Let $s,r$ be natural numbers such that $s \geq r$, $$B = \prod_{i = 1}^r\mathbb{Z}_{e_i}$$
a finite abelian group where $1 < e_r$ and $e_{i+1} | e_i$ for all $i$ and consider $\phi$ a surjective map $\phi: \mathbb{Z}^s \rightarrow B$.
Since the map is surjective, we can find an element $g_i \in \mathbb{Z}^s$ such that $\phi(g_i) = w_i = (0,...,1,...,0)$ where the $1$ is in the $i$-th coordinate. The question is:
can we for all $i$ find $g_i$ such that at least one coordinate is coprime to $e_1$?

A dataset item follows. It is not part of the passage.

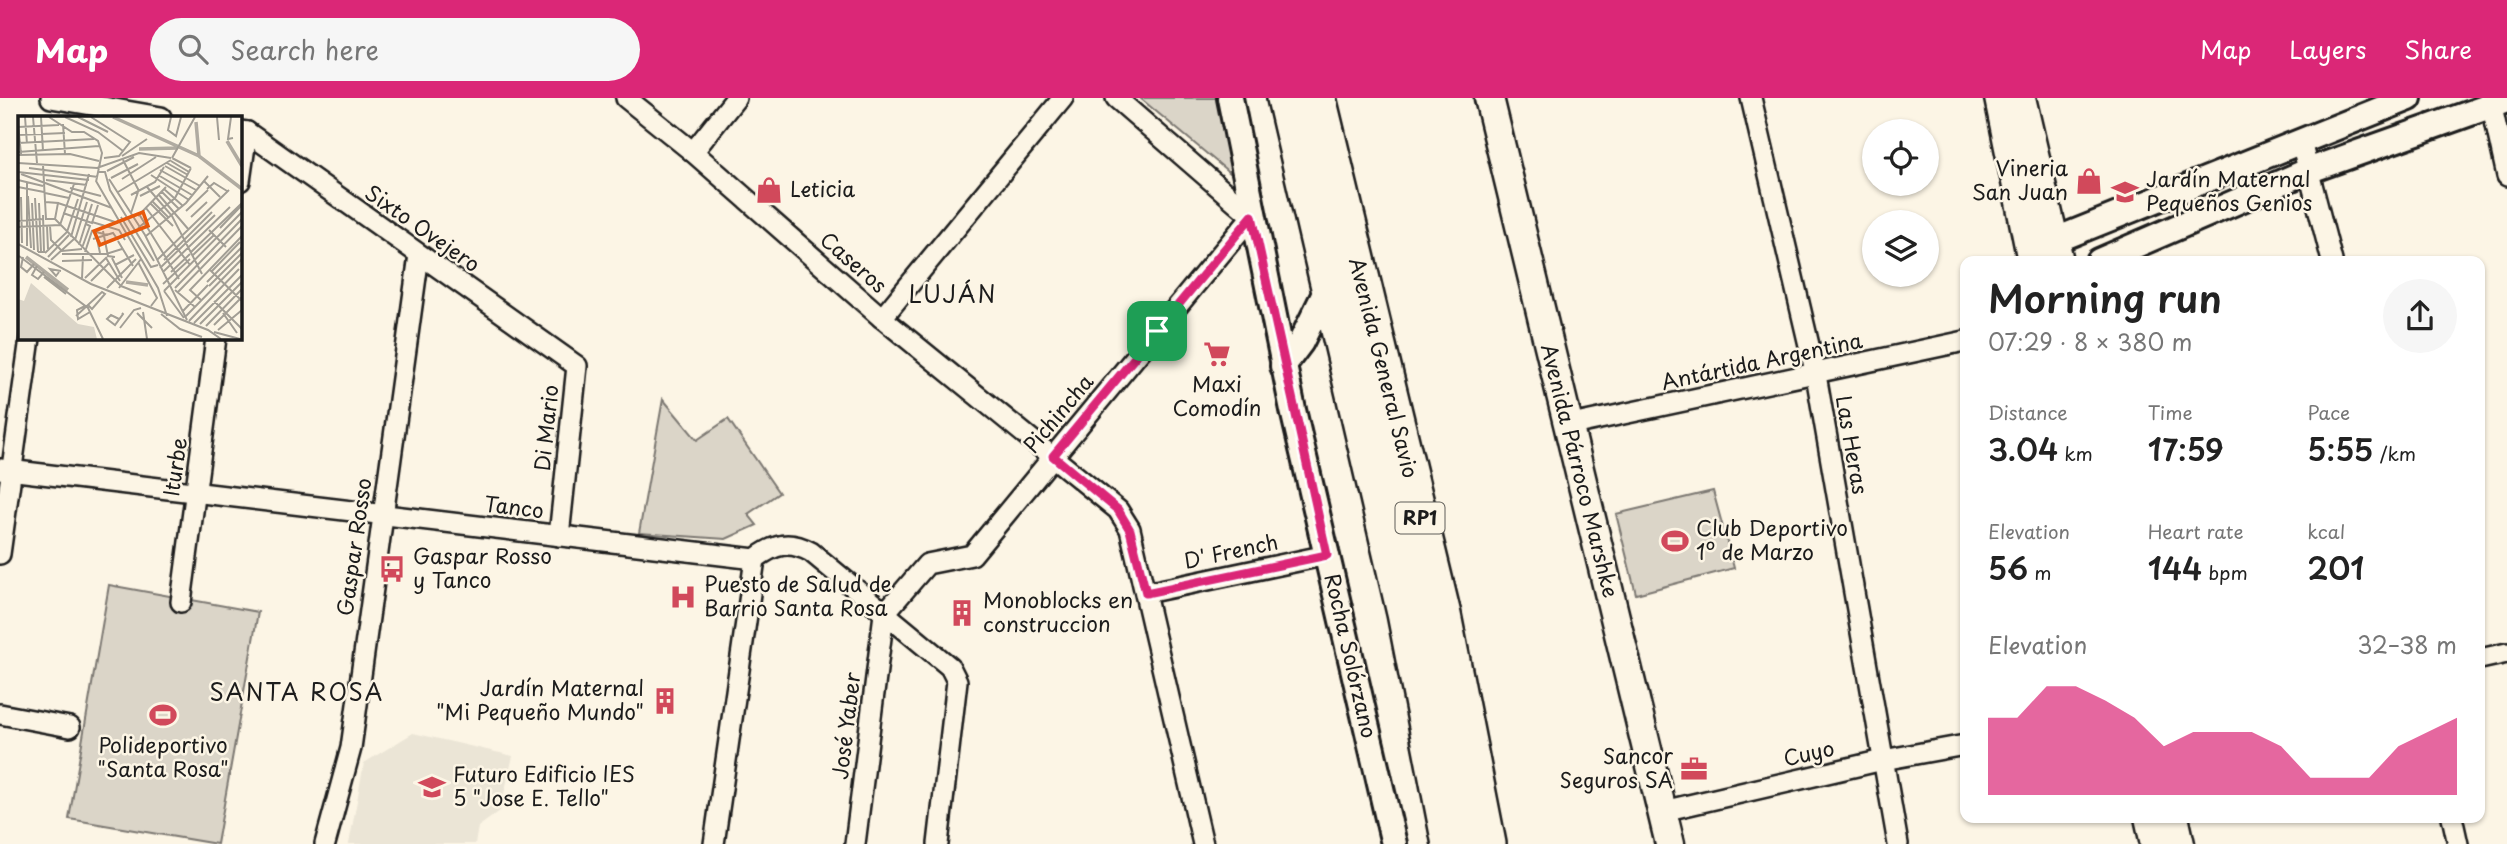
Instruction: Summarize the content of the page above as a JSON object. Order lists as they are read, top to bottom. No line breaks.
{"streets":{"highway":["Avenida General Savio","RP1"],"main road":["Avenida Párroco Marshke"],"street":["Sixto Ovejero","Caseros","Antártida Argentina","Pichincha","Di Mario","Las Heras","Iturbe","Tanco","Gaspar Rosso","D' French","Rocha Solórzano","José Yaber","Cuyo"]},"crossings":[["Sixto Ovejero","Di Mario"],["Sixto Ovejero","Gaspar Rosso"],["Caseros","Pichincha"],["Caseros","D' French"],["Antártida Argentina","Las Heras"],["Antártida Argentina","Avenida Párroco Marshke"],["Pichincha","Rocha Solórzano"],["Pichincha","José Yaber"],["Di Mario","Tanco"],["Las Heras","Cuyo"],["Iturbe","Tanco"],["Avenida Párroco Marshke","Cuyo"],["Tanco","Gaspar Rosso"],["D' French","Rocha Solórzano"]],"districts":["LUJÁN","SANTA ROSA"],"places":{"shop":["Vineria San Juan","Leticia"],"school or university":["Jardín Maternal Pequeños Genios","Futuro Edificio IES 5 \"Jose E. Tello\""],"supermarket":["Maxi Comodín"],"sports":["Club Deportivo 1º de Marzo","Polideportivo \"Santa Rosa\""],"bus stop":["Gaspar Rosso y Tanco"],"hospital":["Puesto de Salud de Barrio Santa Rosa"],"building":["Monoblocks en construccion","Jardín Maternal \"Mi Pequeño Mundo\""],"office":["Sancor Seguros SA"]},"page":{"header":"Map","search":"Search here","nav":["Map","Layers","Share"],"heading":["Morning run","07:29 · 8 × 380 m"],"stats":[["Distance","3.04 km"],["Time","17:59"],["Pace","5:55 /km"],["Elevation","56 m"],["Heart rate","144 bpm"],["kcal","201"]],"chart":["Elevation","32–38 m"]}}
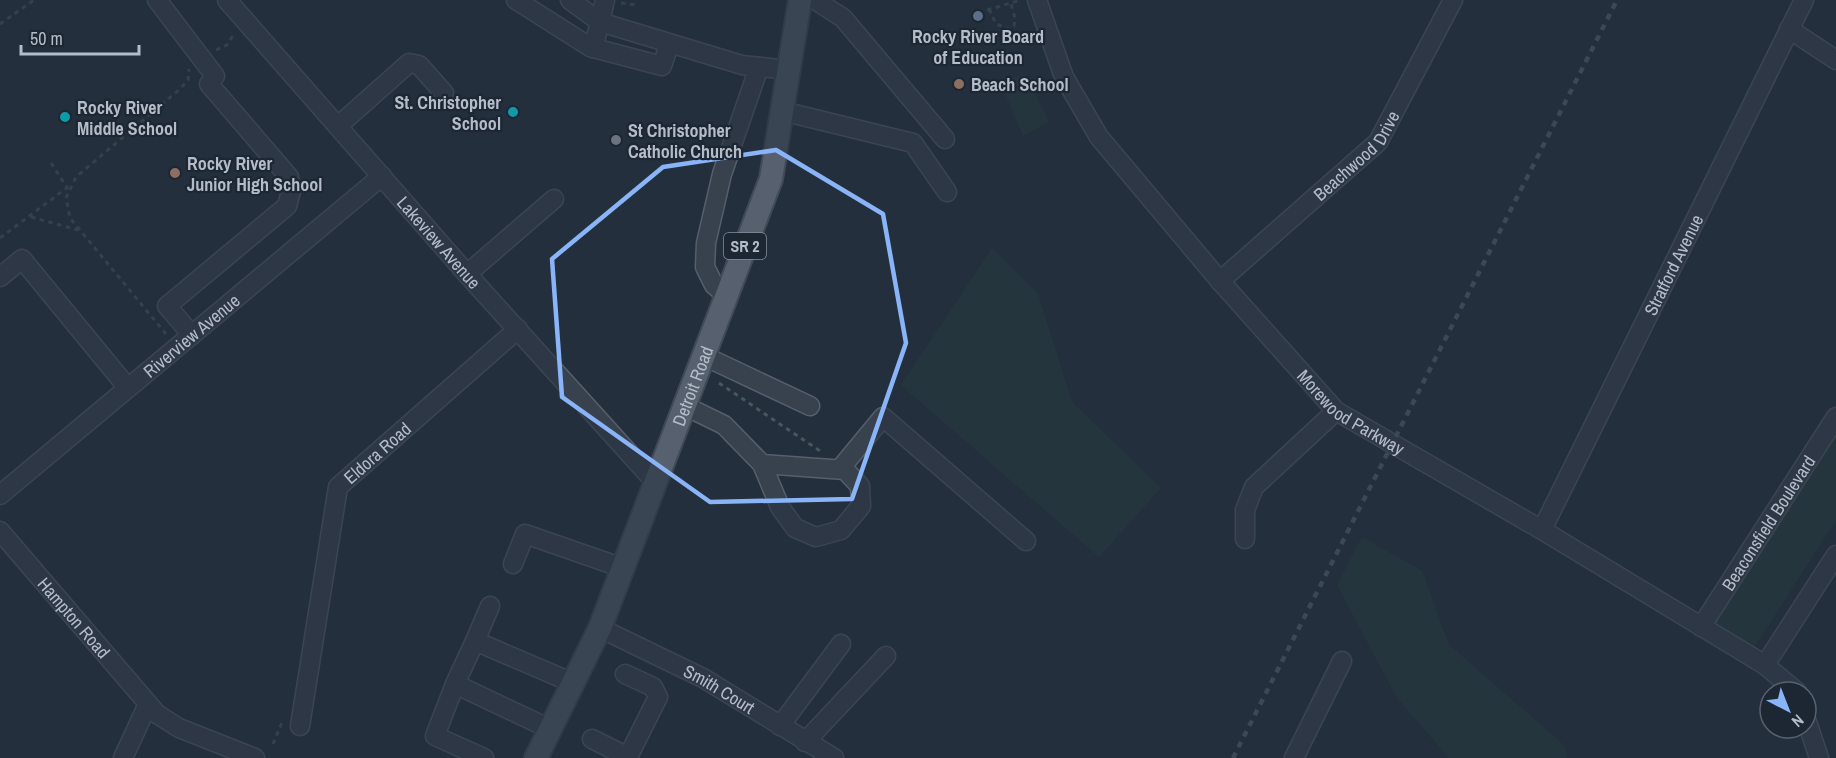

Example: Take $\mathbb{Z}^2 \rightarrow \mathbb{Z}_6 \times \mathbb{Z}_2$ where $(x,y) \mapsto (2x+y,x+y)$. This map is surjective because $(3,0) \mapsto (0,1)$ and $(1,-1) \mapsto (1,0)$. Observe that $(3,0)$ does not satisfy my claim however $(2,2)$ is in the kernel and consequently $(5,2) = (3,0) + (2,2) \mapsto (0,1)$ and at least one coordinate is coprime to $e_1 = 6$.
Progress in the problem: If $e_1$ is a prime power $p^\alpha$ the result is true. In fact, suppose that $g_i$ has no coordinate coprime to $e_1$, then $g_i = pg_i'$ for some other vector $g_i' \in \mathbb{Z}^s$. Then looking at the $i$-th coordinate, $$1 = \phi(g_i)_i = \phi(pg_i')_i = p \phi(g_i') \pmod{e_i}$$ getting a contradiction since $p$ is not a unit modulo $e_i$.